I called sales and said I just got the product and it sucks. I want an RMA (their license gives you 30 days). None was forthcoming. I next got the director of sales, who mouthed platitudes and said he was referring it to a VP. No RMA. Never heard from anyone else. No calls, no emails. Finally gave up.

So I'm learning to deal with my mobile phone problems. Fixed the setup crash (via forum posts) and reduced the number of threads so the laptop doesn't explode. I see nothing special in the reports nor the way in which data is presented by MPE+. It does export data to AD1 files, which can be imported into FTK for searches and integration into projects. You will get the job done with the product and get it done cheaper than with UFED <BUT> as noted, others do it cheaper and better. They also just changed the SMS from purchase price plus annual subscription to a flat annual fee of almost $3K for the product - pay or it stops.

It's not horrible. For your money you could get UFED or Oxygen, both of which are good products. There is nothing wrong with having multiple though.

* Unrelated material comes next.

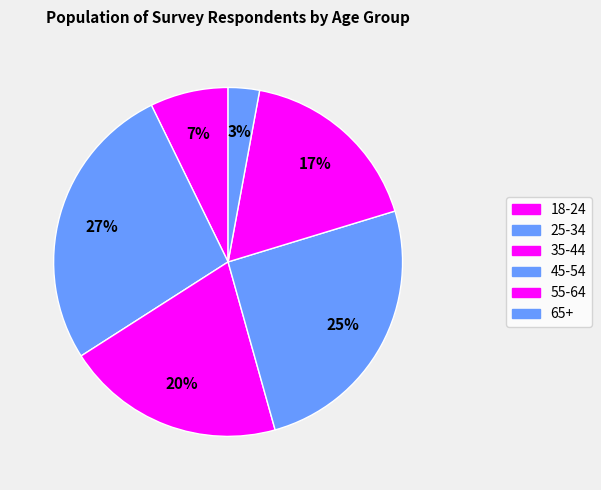

How much of the chart is everything except 45-54?

74.6%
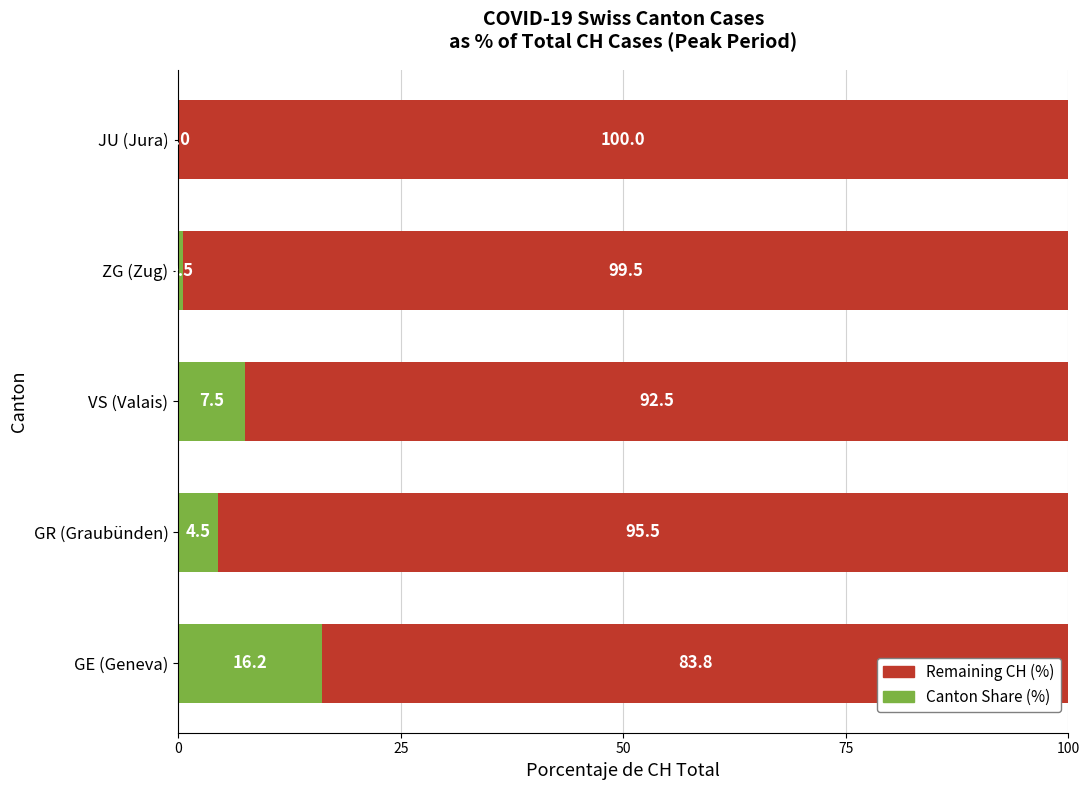

What is the total value across all series at GE (Geneva)?

100.0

Do you give up on your Cases also? Cmon, don't let AD win, stay on that, whether it's your money, or department money make it your priority to get in their *rse.

The problem, as you have seen, is that the difference in quality between the top of the line, and what a lot of people can afford is HUGEEEEEEEEEEE. The what people can afford items, don't usually work up to what we need, and the we can't afford it items are what we need, but can't have.

I truly hope you get your money back, as you don't deserve to be treated that way.

"I called sales and said I just got the product and it sucks. I want an RMA (their license gives you 30 days). None was forthcoming. I next got the director of sales, who mouthed platitudes and said he was referring it to a VP. No RMA. Never heard from anyone else. No calls, no emails. Finally gave up."

EDIT Everyone, please direct your attention to my post of 8/23/2013 (should be on the next page). Lee and I spoke at length today, and we have a plan to address these issues I was having. The problem is that most iPhone images are encrypted, and MPE+ doesn't know how to read the keys out of the .UFD file. The .UFD file does appear to contain the keys needed to decrypt the image, and Lee and his team are going to work on a way to automate extracting those keys so MPE+ will be able to read encrypted iPhone physical images extracted using Cellebrite.